## TASK STATEMENT
Transcribe every record beneath, precisely as written.

═════ STUDY MATERIAL

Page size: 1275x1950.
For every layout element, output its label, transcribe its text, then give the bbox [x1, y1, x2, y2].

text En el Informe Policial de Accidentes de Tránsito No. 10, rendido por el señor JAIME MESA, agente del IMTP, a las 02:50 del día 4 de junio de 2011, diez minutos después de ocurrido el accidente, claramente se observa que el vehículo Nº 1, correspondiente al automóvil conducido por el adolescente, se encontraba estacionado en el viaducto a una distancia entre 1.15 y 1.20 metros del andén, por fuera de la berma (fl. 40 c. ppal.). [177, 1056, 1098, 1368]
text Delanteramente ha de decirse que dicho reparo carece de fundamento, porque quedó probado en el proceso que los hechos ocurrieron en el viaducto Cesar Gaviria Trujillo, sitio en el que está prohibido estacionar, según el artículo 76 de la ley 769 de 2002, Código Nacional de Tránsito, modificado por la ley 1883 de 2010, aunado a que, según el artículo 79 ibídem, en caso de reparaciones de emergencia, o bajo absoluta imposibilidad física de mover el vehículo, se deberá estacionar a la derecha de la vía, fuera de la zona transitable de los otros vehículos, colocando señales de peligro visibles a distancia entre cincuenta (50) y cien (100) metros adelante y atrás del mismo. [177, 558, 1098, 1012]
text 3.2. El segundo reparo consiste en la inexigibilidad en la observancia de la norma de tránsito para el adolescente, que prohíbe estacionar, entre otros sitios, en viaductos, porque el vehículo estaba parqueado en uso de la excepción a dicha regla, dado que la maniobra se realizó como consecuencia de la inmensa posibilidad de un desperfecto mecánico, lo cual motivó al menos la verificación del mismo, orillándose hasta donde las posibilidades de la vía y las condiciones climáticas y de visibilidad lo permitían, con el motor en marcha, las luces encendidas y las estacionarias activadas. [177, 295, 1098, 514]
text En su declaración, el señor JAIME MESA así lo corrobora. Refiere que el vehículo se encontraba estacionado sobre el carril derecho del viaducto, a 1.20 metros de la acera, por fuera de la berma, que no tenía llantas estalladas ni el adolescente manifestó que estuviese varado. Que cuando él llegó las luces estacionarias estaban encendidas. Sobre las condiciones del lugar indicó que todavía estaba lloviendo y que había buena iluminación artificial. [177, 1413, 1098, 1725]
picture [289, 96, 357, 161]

══════════

## SOLUTION TO THE EXERCISE
Page size: 1275x1950.
For every layout element, output its label, transcribe its text, then give the bbox [x1, y1, x2, y2].

text En el Informe Policial de Accidentes de Tránsito No. 10, rendido por el señor JAIME MESA, agente del IMTP, a las 02:50 del día 4 de junio de 2011, diez minutos después de ocurrido el accidente, claramente se observa que el vehículo Nº 1, correspondiente al automóvil conducido por el adolescente, se encontraba estacionado en el viaducto a una distancia entre 1.15 y 1.20 metros del andén, por fuera de la berma (fl. 40 c. ppal.). [177, 1056, 1098, 1368]
text Delanteramente ha de decirse que dicho reparo carece de fundamento, porque quedó probado en el proceso que los hechos ocurrieron en el viaducto Cesar Gaviria Trujillo, sitio en el que está prohibido estacionar, según el artículo 76 de la ley 769 de 2002, Código Nacional de Tránsito, modificado por la ley 1883 de 2010, aunado a que, según el artículo 79 ibídem, en caso de reparaciones de emergencia, o bajo absoluta imposibilidad física de mover el vehículo, se deberá estacionar a la derecha de la vía, fuera de la zona transitable de los otros vehículos, colocando señales de peligro visibles a distancia entre cincuenta (50) y cien (100) metros adelante y atrás del mismo. [177, 558, 1098, 1012]
text 3.2. El segundo reparo consiste en la inexigibilidad en la observancia de la norma de tránsito para el adolescente, que prohíbe estacionar, entre otros sitios, en viaductos, porque el vehículo estaba parqueado en uso de la excepción a dicha regla, dado que la maniobra se realizó como consecuencia de la inmensa posibilidad de un desperfecto mecánico, lo cual motivó al menos la verificación del mismo, orillándose hasta donde las posibilidades de la vía y las condiciones climáticas y de visibilidad lo permitían, con el motor en marcha, las luces encendidas y las estacionarias activadas. [177, 295, 1098, 514]
text En su declaración, el señor JAIME MESA así lo corrobora. Refiere que el vehículo se encontraba estacionado sobre el carril derecho del viaducto, a 1.20 metros de la acera, por fuera de la berma, que no tenía llantas estalladas ni el adolescente manifestó que estuviese varado. Que cuando él llegó las luces estacionarias estaban encendidas. Sobre las condiciones del lugar indicó que todavía estaba lloviendo y que había buena iluminación artificial. [177, 1413, 1098, 1725]
picture [289, 96, 357, 161]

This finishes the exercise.